WHAT TO PRODUCE » How many lines of the data below contain the string "instrument", with case counting? Reply with the number only.

DATA SUPPLIED »
- - -

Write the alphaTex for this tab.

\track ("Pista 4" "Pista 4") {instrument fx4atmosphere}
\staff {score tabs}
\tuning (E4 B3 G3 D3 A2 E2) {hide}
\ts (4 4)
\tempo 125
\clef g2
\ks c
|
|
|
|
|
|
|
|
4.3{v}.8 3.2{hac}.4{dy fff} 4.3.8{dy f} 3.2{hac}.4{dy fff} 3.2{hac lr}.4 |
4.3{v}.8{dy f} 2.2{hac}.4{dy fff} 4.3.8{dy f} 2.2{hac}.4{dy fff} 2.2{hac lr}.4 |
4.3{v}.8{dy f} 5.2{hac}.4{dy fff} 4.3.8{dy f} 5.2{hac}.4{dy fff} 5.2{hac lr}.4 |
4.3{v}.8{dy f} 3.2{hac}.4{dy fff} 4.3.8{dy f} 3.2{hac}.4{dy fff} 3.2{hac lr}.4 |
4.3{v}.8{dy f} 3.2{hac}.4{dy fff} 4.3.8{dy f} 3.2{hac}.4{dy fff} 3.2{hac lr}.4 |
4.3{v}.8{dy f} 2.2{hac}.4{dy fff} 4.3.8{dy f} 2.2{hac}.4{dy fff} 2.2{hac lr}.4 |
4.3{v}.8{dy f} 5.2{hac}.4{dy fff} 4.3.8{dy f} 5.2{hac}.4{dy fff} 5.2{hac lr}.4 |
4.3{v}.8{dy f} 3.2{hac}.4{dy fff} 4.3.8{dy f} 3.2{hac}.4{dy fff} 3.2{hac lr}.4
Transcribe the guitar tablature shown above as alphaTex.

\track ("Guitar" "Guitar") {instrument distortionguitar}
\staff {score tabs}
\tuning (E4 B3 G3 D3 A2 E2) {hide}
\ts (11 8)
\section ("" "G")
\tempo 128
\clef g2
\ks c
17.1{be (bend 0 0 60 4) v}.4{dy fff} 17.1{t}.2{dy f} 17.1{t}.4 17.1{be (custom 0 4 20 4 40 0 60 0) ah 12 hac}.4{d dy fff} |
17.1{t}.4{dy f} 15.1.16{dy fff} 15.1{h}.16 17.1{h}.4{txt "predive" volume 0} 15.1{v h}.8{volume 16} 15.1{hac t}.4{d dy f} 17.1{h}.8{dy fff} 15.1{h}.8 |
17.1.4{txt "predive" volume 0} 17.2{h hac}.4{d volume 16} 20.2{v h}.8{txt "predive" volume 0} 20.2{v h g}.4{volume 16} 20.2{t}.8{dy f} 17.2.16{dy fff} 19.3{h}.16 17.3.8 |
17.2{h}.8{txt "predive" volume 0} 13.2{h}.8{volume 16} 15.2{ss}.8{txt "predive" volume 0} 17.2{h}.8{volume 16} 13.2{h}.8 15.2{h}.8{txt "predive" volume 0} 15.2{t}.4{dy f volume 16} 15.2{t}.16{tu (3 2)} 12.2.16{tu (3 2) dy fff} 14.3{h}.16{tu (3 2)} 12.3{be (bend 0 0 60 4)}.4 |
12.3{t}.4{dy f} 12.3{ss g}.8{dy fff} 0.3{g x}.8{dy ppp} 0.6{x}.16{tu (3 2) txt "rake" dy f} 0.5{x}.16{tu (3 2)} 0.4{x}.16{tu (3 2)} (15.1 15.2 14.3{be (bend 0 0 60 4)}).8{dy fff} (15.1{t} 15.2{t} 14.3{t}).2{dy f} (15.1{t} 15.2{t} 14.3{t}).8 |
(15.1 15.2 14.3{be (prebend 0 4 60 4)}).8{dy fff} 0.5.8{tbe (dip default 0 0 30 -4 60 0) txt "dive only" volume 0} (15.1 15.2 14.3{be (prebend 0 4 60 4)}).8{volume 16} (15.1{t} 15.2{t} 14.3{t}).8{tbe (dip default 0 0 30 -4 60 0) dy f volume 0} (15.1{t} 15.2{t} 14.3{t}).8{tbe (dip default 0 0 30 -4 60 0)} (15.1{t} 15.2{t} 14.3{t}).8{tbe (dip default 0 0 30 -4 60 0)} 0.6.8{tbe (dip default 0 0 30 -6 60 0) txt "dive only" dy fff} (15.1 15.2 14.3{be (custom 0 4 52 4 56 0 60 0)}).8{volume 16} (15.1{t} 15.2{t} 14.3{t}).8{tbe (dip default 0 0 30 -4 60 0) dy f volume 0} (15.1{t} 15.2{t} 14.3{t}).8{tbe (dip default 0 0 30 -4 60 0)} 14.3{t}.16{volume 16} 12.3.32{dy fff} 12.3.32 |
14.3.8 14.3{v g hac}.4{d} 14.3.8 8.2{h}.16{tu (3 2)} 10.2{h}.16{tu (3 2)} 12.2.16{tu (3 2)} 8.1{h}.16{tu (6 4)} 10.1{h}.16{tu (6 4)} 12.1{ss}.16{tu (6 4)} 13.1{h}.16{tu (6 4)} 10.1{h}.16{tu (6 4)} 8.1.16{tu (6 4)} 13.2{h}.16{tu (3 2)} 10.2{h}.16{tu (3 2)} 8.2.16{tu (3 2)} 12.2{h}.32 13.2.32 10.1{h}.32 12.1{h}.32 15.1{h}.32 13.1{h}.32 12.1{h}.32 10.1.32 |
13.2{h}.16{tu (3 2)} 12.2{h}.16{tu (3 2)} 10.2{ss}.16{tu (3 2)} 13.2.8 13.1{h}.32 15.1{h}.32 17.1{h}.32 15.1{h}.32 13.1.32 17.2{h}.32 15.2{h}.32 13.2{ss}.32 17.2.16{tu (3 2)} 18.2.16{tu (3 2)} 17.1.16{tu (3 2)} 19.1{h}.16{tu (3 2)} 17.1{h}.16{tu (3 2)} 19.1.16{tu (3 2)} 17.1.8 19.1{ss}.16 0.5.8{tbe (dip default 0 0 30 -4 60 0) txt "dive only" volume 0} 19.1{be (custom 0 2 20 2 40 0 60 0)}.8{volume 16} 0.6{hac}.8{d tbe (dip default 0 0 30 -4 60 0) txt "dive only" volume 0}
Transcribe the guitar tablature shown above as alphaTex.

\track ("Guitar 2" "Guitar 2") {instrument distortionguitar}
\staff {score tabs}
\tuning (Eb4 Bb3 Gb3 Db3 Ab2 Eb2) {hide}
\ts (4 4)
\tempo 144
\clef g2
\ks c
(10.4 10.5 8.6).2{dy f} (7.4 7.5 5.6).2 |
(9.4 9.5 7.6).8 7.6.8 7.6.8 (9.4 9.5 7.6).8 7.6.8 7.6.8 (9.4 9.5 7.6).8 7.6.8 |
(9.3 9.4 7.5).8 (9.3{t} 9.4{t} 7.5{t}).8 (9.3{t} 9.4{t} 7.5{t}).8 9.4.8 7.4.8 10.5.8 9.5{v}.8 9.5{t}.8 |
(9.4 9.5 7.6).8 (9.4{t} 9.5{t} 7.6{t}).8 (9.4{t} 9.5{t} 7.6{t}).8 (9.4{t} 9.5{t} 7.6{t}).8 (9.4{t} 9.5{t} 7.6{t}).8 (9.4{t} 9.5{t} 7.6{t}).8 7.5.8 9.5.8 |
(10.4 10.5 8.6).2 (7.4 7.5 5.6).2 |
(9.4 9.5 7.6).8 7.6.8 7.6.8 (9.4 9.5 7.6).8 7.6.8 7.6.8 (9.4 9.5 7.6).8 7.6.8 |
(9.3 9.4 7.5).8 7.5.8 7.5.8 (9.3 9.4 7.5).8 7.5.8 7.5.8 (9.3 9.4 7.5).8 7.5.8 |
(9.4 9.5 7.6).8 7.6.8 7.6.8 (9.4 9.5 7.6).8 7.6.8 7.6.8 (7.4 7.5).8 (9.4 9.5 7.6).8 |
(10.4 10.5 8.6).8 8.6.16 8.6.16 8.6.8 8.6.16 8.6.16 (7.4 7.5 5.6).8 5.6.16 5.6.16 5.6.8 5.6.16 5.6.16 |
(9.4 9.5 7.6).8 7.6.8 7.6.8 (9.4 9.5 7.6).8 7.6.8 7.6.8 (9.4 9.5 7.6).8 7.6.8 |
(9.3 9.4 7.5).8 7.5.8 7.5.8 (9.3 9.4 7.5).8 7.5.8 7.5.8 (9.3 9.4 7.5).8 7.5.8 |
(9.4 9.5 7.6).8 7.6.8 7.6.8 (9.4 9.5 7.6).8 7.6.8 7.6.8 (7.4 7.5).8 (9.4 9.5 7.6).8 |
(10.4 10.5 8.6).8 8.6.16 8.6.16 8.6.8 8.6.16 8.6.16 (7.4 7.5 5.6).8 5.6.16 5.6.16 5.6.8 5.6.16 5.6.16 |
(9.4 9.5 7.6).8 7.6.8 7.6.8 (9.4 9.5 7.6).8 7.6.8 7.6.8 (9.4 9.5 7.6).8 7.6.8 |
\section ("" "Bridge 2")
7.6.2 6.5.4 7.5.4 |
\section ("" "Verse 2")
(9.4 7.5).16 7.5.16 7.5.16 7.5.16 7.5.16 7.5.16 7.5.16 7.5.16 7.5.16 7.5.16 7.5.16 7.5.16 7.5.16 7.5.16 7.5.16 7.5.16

- - -

SOLVED EXERCISE » 3